*Your assignment*
Where does the string "node" occur in the entries below? Copy every line where it does.

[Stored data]
━━━
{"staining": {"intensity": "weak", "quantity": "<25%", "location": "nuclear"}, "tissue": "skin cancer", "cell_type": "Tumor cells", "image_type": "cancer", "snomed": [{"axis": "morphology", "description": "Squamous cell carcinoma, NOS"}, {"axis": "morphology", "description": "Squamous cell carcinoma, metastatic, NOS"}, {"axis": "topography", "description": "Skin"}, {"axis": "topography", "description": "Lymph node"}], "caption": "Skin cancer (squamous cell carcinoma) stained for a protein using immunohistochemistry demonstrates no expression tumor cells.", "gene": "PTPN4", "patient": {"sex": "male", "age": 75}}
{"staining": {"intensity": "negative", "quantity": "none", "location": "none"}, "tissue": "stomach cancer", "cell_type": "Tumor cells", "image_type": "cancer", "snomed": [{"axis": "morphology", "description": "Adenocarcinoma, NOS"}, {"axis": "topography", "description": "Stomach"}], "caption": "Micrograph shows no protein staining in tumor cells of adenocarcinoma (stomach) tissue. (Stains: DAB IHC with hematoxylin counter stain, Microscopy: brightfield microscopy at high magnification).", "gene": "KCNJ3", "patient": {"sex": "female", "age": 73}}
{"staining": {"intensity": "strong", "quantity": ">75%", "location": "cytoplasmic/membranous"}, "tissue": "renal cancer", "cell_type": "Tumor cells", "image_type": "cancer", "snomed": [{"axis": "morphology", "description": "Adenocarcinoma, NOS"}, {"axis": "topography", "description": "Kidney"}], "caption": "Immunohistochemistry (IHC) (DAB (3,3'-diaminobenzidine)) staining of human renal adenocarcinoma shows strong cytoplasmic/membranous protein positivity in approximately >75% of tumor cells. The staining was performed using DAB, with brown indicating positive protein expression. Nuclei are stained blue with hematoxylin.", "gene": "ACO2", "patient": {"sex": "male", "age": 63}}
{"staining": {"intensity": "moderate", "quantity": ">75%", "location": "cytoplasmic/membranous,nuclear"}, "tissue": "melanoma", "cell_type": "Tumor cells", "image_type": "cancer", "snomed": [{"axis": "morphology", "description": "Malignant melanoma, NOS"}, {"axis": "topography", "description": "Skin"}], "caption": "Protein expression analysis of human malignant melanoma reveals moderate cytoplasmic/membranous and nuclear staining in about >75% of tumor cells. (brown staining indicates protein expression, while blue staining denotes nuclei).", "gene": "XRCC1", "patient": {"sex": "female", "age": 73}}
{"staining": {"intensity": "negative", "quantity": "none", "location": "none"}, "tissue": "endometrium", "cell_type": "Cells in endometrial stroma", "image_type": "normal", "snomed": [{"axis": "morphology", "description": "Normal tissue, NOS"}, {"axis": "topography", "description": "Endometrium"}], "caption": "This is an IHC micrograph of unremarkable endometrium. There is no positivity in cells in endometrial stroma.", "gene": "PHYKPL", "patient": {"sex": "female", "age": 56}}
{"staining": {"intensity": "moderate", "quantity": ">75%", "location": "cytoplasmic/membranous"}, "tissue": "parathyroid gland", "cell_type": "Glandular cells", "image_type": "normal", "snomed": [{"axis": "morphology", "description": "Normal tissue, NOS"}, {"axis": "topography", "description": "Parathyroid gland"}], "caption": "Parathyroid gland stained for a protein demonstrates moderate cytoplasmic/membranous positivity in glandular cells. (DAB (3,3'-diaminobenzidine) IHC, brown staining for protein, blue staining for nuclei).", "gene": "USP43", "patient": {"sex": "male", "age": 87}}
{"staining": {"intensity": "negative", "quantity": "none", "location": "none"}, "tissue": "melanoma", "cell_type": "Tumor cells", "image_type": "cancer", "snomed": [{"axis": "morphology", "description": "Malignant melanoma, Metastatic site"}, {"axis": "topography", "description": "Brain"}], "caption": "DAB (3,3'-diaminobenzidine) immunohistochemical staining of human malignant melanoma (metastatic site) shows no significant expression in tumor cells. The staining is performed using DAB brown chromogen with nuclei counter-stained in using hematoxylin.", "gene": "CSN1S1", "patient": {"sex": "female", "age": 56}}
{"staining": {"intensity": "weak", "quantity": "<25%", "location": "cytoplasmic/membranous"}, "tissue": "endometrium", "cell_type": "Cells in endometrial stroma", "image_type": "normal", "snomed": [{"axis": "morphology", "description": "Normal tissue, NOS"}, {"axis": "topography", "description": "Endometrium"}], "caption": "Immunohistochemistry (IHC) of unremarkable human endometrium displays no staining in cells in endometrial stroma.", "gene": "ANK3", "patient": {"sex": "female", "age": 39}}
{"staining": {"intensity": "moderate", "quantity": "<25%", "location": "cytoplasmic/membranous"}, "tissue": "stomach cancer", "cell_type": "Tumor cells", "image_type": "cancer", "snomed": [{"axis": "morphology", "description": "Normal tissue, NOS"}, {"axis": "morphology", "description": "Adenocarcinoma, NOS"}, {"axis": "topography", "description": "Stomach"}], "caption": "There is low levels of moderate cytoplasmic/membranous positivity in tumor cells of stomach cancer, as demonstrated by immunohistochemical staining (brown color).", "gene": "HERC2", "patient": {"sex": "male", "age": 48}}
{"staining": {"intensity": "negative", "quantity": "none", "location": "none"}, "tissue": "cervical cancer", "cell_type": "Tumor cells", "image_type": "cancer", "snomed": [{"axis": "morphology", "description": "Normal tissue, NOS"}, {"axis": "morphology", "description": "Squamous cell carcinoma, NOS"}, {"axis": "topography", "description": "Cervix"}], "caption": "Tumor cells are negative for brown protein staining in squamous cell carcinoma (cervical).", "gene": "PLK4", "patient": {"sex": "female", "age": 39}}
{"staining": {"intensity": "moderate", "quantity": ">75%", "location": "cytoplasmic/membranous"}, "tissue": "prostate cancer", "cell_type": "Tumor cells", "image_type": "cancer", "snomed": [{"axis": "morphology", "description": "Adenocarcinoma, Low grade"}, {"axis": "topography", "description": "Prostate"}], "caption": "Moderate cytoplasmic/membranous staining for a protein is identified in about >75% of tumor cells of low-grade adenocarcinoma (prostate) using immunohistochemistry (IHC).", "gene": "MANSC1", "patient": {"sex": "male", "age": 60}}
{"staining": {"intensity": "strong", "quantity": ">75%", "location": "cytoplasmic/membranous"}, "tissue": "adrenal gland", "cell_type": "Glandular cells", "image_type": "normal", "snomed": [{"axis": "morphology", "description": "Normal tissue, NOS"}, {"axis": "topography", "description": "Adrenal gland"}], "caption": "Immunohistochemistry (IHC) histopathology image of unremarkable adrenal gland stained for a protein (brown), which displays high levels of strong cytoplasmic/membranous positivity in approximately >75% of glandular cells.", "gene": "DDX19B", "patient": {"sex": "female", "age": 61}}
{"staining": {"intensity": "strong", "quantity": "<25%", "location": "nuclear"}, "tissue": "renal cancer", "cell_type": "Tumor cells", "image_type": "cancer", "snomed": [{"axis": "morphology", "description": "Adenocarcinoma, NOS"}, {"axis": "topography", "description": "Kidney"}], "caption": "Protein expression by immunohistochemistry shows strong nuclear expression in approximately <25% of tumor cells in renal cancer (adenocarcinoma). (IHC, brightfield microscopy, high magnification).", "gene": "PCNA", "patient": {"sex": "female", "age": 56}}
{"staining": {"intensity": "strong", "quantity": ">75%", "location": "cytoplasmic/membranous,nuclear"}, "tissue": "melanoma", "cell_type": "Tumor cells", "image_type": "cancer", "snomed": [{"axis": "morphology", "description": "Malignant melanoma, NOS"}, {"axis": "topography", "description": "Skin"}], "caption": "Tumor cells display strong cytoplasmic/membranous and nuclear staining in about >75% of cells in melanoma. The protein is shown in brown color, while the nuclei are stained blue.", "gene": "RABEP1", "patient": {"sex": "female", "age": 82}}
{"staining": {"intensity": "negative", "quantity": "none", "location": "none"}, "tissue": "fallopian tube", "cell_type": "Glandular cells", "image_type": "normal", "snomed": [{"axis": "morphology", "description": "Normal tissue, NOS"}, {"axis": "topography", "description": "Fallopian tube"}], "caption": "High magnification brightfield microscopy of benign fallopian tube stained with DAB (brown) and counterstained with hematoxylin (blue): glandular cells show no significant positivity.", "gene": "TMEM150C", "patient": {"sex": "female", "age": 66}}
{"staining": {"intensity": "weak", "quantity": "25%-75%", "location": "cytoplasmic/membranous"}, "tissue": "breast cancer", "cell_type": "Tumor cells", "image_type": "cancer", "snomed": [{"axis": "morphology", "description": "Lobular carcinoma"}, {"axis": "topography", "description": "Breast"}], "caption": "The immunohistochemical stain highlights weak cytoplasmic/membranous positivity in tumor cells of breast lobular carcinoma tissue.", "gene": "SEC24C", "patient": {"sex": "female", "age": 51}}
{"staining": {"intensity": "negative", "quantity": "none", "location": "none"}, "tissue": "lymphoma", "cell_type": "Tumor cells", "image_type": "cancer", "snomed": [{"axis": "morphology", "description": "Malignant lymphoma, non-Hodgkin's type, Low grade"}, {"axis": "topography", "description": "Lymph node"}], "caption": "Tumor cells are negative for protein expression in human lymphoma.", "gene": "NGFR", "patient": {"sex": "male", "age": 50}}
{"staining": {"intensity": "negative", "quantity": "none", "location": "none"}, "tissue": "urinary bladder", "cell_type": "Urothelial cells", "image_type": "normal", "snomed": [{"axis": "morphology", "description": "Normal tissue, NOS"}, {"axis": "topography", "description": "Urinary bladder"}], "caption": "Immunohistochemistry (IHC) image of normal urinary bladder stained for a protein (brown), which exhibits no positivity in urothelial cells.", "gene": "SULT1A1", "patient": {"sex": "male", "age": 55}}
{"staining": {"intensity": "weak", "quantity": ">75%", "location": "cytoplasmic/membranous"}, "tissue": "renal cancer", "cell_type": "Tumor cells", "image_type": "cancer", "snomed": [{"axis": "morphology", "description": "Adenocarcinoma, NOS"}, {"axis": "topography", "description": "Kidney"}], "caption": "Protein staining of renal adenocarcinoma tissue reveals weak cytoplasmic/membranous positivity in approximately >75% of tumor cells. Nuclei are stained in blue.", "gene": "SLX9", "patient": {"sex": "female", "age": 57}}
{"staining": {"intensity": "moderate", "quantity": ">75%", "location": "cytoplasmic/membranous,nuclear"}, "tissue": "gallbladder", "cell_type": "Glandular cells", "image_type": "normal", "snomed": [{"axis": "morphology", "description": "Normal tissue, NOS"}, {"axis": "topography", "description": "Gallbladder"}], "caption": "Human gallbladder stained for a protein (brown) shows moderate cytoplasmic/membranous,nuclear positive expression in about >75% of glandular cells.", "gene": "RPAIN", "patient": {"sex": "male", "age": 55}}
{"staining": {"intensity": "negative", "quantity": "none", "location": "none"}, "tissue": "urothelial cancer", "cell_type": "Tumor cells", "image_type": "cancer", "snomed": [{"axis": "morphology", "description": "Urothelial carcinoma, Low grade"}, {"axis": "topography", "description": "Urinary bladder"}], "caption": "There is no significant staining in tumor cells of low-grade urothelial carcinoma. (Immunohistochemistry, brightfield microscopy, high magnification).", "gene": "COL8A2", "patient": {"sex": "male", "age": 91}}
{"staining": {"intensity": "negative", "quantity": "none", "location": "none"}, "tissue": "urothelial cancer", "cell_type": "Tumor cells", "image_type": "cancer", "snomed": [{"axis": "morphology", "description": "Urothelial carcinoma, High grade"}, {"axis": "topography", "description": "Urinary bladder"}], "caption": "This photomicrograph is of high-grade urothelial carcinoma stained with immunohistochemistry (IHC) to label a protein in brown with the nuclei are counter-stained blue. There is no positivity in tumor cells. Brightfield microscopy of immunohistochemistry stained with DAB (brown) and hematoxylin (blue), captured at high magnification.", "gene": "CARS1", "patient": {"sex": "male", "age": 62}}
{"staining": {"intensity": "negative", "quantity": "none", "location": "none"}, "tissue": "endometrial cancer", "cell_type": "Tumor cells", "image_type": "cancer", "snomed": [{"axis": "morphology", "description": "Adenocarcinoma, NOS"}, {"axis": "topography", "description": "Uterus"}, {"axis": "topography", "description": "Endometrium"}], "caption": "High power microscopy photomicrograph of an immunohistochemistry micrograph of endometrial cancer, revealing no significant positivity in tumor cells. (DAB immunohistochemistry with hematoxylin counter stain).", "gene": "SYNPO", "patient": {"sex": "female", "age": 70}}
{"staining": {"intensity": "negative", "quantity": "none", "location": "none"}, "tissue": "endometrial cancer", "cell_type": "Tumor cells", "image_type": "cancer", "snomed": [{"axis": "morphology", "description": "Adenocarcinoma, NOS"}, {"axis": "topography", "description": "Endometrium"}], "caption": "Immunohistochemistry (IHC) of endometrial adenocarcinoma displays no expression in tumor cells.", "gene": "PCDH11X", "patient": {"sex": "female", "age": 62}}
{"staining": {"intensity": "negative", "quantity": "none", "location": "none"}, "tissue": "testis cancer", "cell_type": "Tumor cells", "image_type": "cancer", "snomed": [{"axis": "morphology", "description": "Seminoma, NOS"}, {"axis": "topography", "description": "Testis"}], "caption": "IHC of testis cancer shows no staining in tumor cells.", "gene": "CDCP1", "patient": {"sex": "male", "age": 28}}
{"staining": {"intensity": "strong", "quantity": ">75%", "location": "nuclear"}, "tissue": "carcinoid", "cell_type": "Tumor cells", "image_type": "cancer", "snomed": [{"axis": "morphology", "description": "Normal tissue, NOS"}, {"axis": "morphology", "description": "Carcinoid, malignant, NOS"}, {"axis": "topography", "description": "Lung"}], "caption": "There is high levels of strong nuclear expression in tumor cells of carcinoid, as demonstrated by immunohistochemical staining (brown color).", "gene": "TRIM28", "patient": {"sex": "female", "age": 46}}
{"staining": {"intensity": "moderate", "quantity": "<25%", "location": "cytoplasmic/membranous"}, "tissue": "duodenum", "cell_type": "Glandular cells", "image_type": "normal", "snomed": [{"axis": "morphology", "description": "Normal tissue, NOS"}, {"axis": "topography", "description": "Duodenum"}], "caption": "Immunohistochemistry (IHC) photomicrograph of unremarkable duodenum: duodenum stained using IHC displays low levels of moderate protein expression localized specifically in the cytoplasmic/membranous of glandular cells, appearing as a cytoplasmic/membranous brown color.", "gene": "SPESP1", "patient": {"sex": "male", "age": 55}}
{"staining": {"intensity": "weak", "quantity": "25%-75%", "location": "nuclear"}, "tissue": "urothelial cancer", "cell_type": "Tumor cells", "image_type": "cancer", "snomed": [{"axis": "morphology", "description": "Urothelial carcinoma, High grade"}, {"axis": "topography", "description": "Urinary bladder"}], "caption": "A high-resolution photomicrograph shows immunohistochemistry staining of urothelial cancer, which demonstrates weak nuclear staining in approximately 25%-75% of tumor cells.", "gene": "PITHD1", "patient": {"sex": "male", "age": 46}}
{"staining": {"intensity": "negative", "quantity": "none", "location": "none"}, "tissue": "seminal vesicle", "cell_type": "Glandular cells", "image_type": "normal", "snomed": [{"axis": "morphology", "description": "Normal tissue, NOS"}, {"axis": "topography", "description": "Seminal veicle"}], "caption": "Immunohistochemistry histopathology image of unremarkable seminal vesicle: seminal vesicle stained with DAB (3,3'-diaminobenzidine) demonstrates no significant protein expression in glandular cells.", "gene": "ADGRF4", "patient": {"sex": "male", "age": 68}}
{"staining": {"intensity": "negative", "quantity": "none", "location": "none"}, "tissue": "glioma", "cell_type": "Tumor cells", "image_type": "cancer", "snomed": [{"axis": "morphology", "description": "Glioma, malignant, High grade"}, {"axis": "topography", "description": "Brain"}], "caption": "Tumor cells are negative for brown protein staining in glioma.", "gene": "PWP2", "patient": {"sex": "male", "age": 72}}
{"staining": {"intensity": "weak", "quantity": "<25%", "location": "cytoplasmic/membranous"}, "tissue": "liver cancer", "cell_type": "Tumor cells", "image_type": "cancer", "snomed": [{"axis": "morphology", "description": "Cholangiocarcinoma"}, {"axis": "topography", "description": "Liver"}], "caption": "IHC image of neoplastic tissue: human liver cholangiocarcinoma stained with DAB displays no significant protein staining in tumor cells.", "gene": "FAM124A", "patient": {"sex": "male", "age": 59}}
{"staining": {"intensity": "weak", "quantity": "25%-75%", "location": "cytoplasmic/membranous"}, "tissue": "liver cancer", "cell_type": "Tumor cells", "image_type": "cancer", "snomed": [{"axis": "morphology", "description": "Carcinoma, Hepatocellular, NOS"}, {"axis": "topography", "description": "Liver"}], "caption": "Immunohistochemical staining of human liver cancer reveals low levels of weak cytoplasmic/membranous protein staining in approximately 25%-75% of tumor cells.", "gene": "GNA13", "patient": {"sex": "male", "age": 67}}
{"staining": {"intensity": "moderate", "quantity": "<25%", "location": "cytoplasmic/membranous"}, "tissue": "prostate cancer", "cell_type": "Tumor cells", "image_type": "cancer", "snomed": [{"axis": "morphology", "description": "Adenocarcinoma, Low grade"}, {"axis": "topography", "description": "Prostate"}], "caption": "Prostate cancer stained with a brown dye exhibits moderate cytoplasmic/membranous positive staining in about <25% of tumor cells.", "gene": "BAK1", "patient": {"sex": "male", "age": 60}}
━━━
*Written answer*
{"staining": {"intensity": "weak", "quantity": "<25%", "location": "nuclear"}, "tissue": "skin cancer", "cell_type": "Tumor cells", "image_type": "cancer", "snomed": [{"axis": "morphology", "description": "Squamous cell carcinoma, NOS"}, {"axis": "morphology", "description": "Squamous cell carcinoma, metastatic, NOS"}, {"axis": "topography", "description": "Skin"}, {"axis": "topography", "description": "Lymph node"}], "caption": "Skin cancer (squamous cell carcinoma) stained for a protein using immunohistochemistry demonstrates no expression tumor cells.", "gene": "PTPN4", "patient": {"sex": "male", "age": 75}}
{"staining": {"intensity": "negative", "quantity": "none", "location": "none"}, "tissue": "lymphoma", "cell_type": "Tumor cells", "image_type": "cancer", "snomed": [{"axis": "morphology", "description": "Malignant lymphoma, non-Hodgkin's type, Low grade"}, {"axis": "topography", "description": "Lymph node"}], "caption": "Tumor cells are negative for protein expression in human lymphoma.", "gene": "NGFR", "patient": {"sex": "male", "age": 50}}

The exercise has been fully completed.